-- INFORMATION PROVIDED --
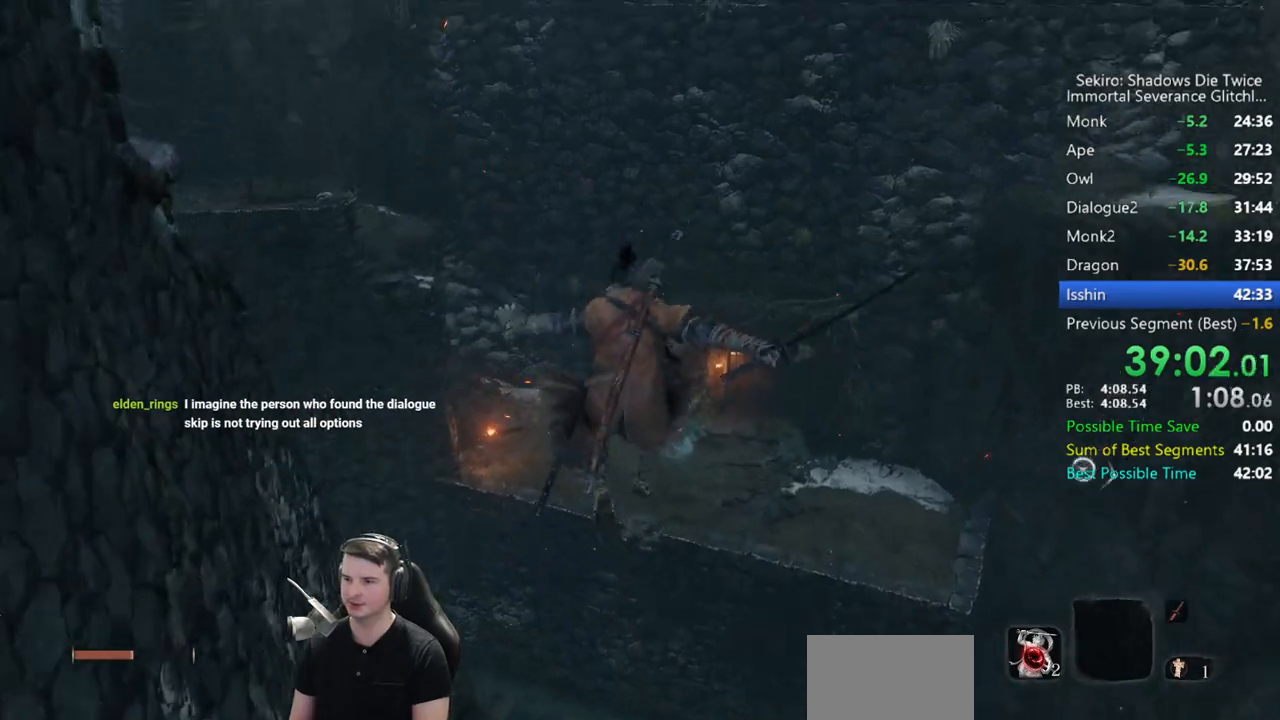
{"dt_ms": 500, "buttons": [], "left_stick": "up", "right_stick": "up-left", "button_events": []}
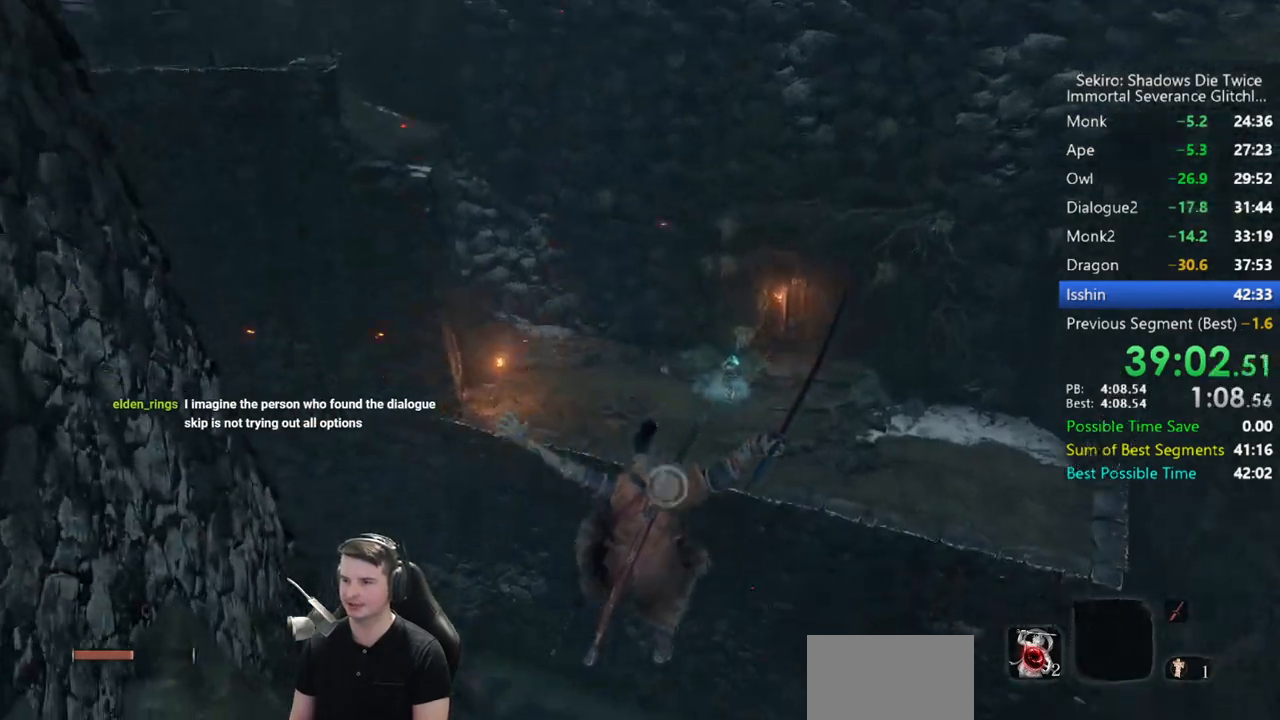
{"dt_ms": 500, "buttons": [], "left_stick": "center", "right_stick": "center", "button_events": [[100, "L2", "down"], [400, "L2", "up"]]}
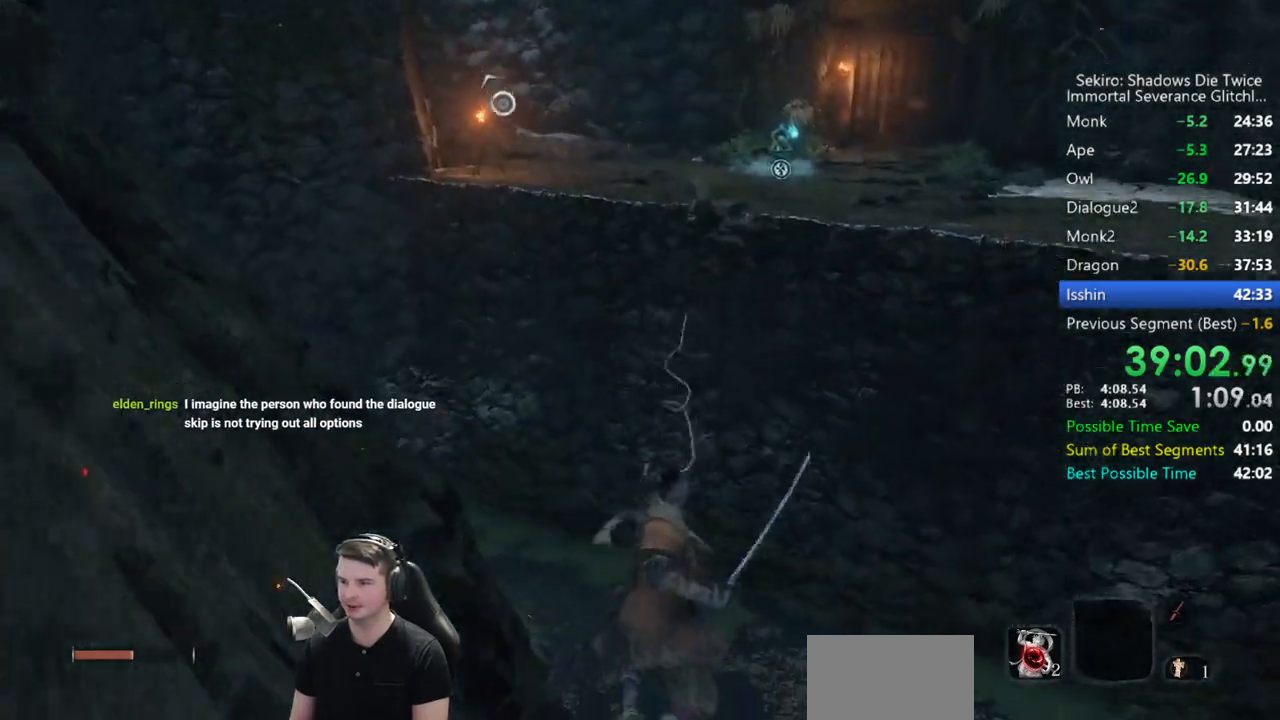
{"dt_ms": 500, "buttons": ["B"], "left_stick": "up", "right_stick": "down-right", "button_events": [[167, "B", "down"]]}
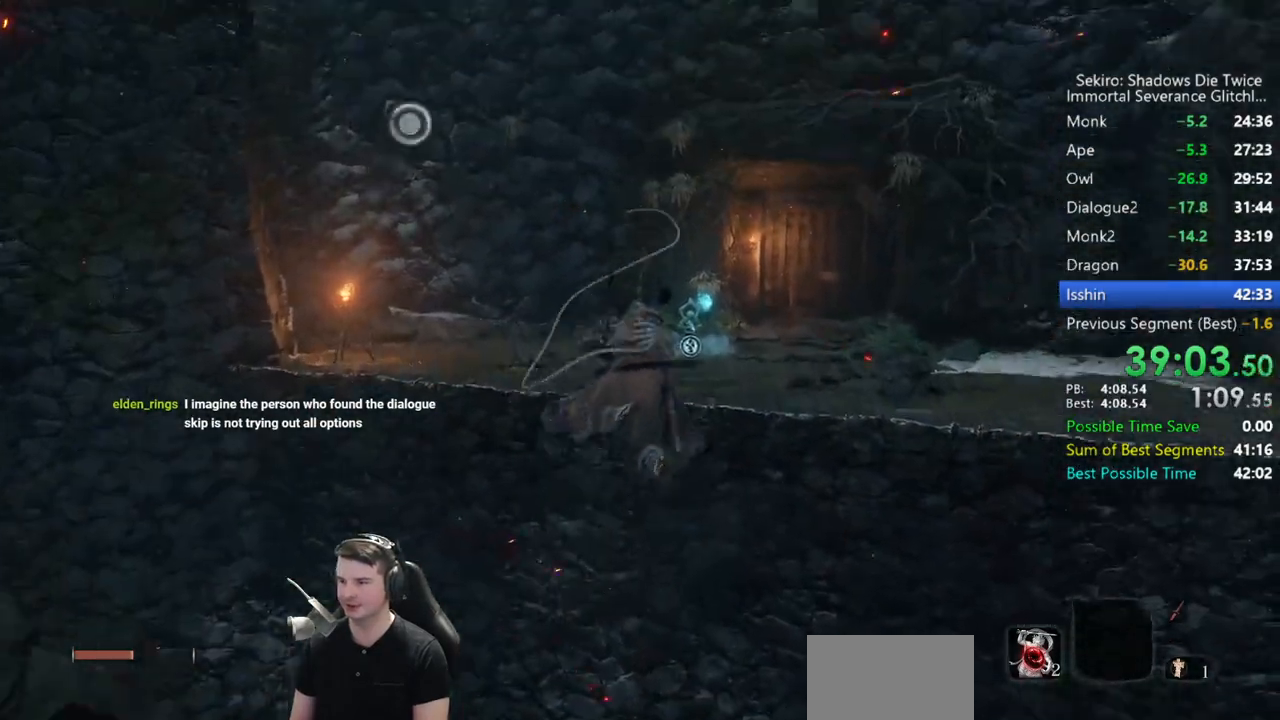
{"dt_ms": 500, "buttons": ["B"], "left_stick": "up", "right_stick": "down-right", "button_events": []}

-- EXERCISE --
All of the material above should be reproduced exactly, except the pictures.

-- ANSWER TO THIS TASK --
{"dt_ms": 500, "buttons": [], "left_stick": "up", "right_stick": "up-left", "button_events": []}
{"dt_ms": 500, "buttons": [], "left_stick": "center", "right_stick": "center", "button_events": [[100, "L2", "down"], [400, "L2", "up"]]}
{"dt_ms": 500, "buttons": ["B"], "left_stick": "up", "right_stick": "down-right", "button_events": [[167, "B", "down"]]}
{"dt_ms": 500, "buttons": ["B"], "left_stick": "up", "right_stick": "down-right", "button_events": []}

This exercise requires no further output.